EXERCISE GOAL:
Exact repetition of the data below is required.
== SOURCE DATA
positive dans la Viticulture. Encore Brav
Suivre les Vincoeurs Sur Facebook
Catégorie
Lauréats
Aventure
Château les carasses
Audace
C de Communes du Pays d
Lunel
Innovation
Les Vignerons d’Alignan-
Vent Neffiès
====
RESULT:
positive dans la Viticulture. Encore Brav
Suivre les Vincoeurs Sur Facebook
Catégorie
Lauréats
Aventure
Château les carasses
Audace
C de Communes du Pays d
Lunel
Innovation
Les Vignerons d’Alignan-
Vent Neffiès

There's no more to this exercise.